### Recorded information:

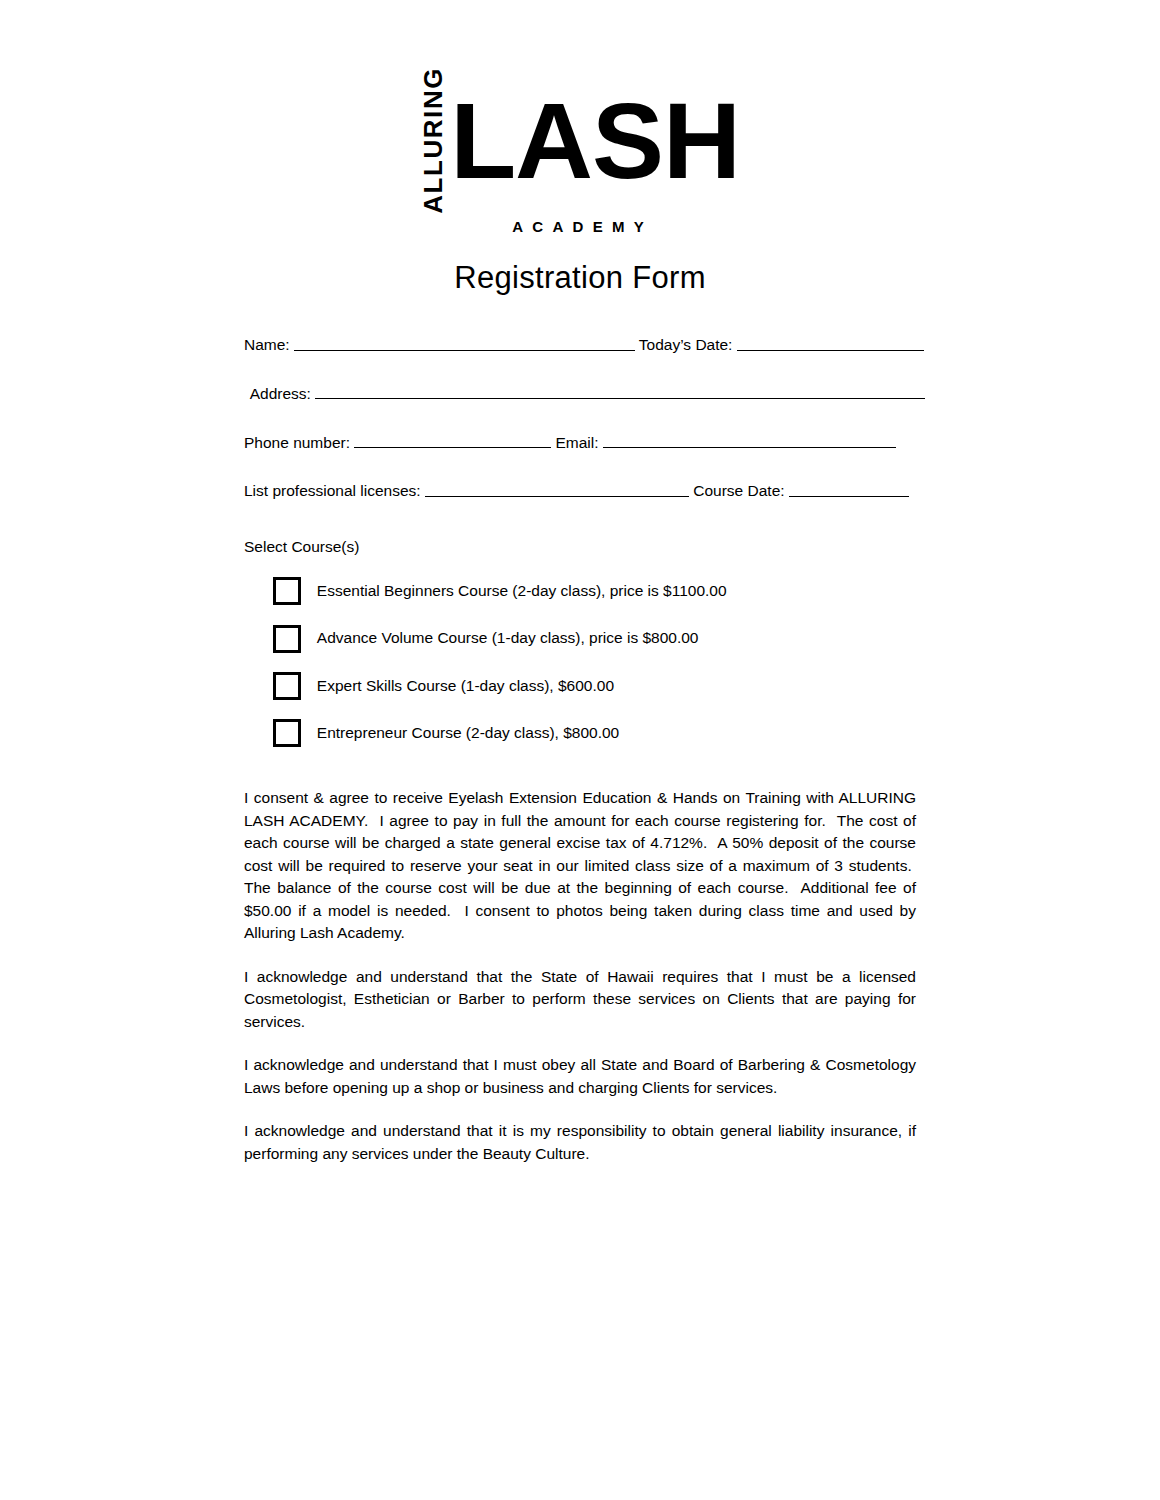ALLURING LASH
ACADEMY
Registration Form
Name: Today’s Date:
Address:
Phone number: Email:
List professional licenses: Course Date:
Select Course(s)
Essential Beginners Course (2-day class), price is $1100.00
Advance Volume Course (1-day class), price is $800.00
Expert Skills Course (1-day class), $600.00
Entrepreneur Course (2-day class), $800.00
I consent & agree to receive Eyelash Extension Education & Hands on Training with ALLURING LASH ACADEMY. I agree to pay in full the amount for each course registering for. The cost of each course will be charged a state general excise tax of 4.712%. A 50% deposit of the course cost will be required to reserve your seat in our limited class size of a maximum of 3 students. The balance of the course cost will be due at the beginning of each course. Additional fee of $50.00 if a model is needed. I consent to photos being taken during class time and used by Alluring Lash Academy.
I acknowledge and understand that the State of Hawaii requires that I must be a licensed Cosmetologist, Esthetician or Barber to perform these services on Clients that are paying for services.
I acknowledge and understand that I must obey all State and Board of Barbering & Cosmetology Laws before opening up a shop or business and charging Clients for services.
I acknowledge and understand that it is my responsibility to obtain general liability insurance, if performing any services under the Beauty Culture.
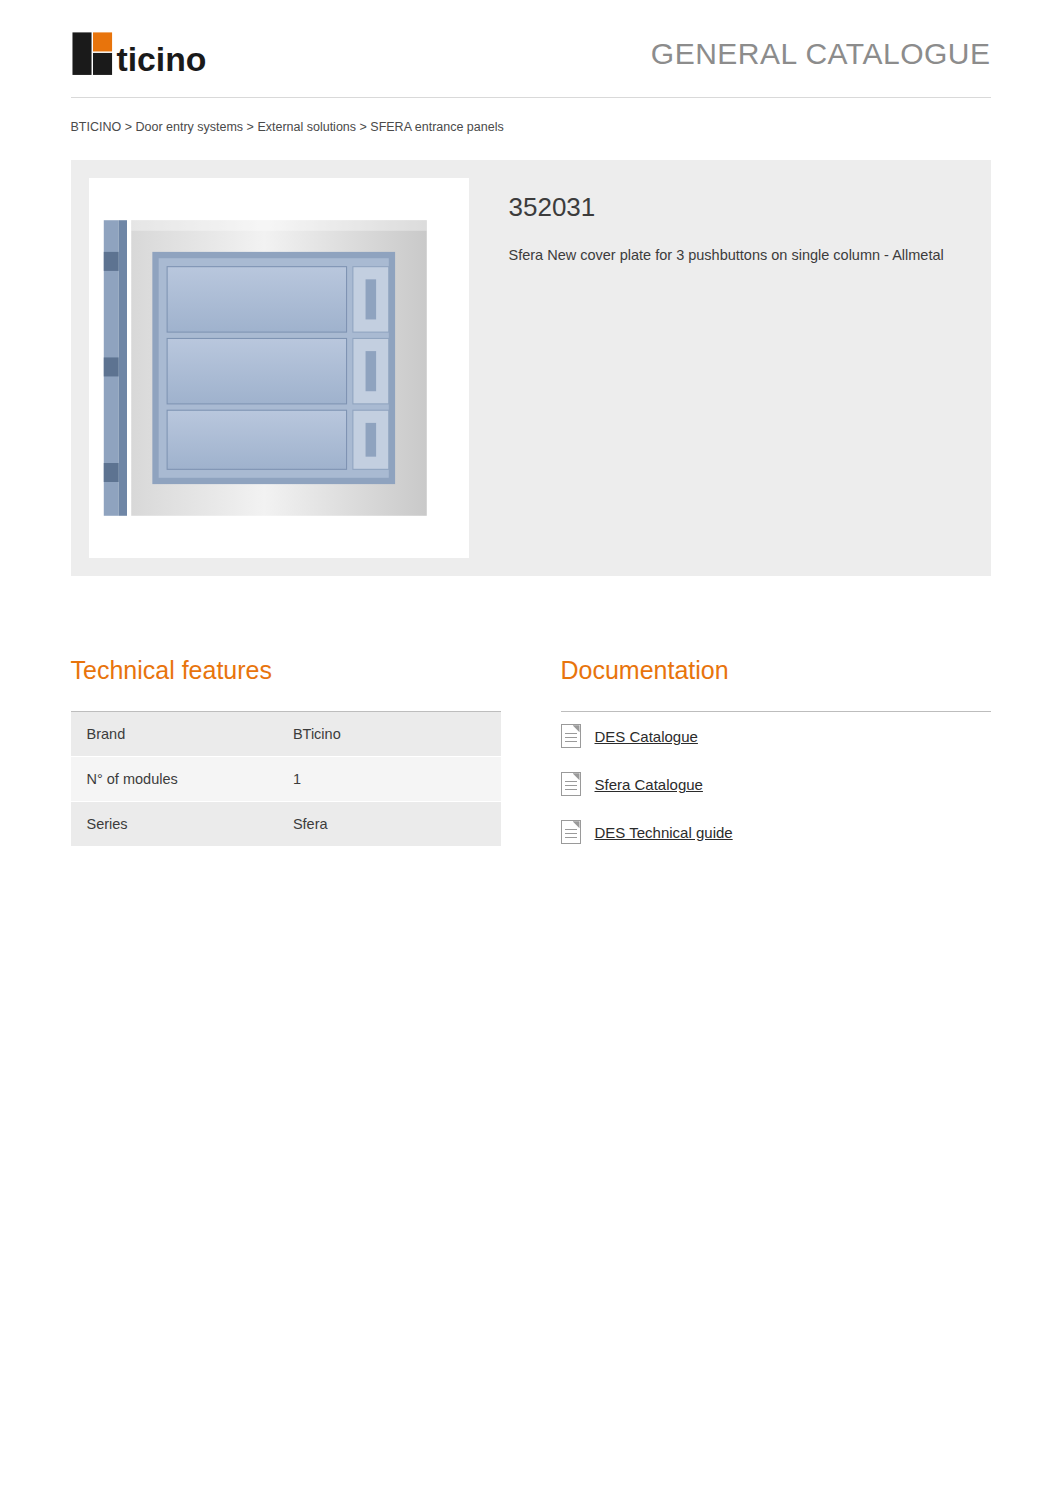ticino
General Catalogue
BTICINO > Door entry systems > External solutions > SFERA entrance panels
352031
Sfera New cover plate for 3 pushbuttons on single column - Allmetal
Technical features
| Brand | BTicino |
| N° of modules | 1 |
| Series | Sfera |
Documentation
DES Catalogue
Sfera Catalogue
DES Technical guide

### Exercise instructions:
Only exact lines belong in the answer: those from the beginning of the entries above through the line holding "I consent &", with no pictures.

### Answer box:
ALLURING LASH
ACADEMY
Registration Form
Name: Today’s Date:
Address:
Phone number: Email:
List professional licenses: Course Date:
Select Course(s)
Essential Beginners Course (2-day class), price is $1100.00
Advance Volume Course (1-day class), price is $800.00
Expert Skills Course (1-day class), $600.00
Entrepreneur Course (2-day class), $800.00
I consent & agree to receive Eyelash Extension Education & Hands on Training with ALLURING LASH ACADEMY. I agree to pay in full the amount for each course registering for. The cost of each course will be charged a state general excise tax of 4.712%. A 50% deposit of the course cost will be required to reserve your seat in our limited class size of a maximum of 3 students. The balance of the course cost will be due at the beginning of each course. Additional fee of $50.00 if a model is needed. I consent to photos being taken during class time and used by Alluring Lash Academy.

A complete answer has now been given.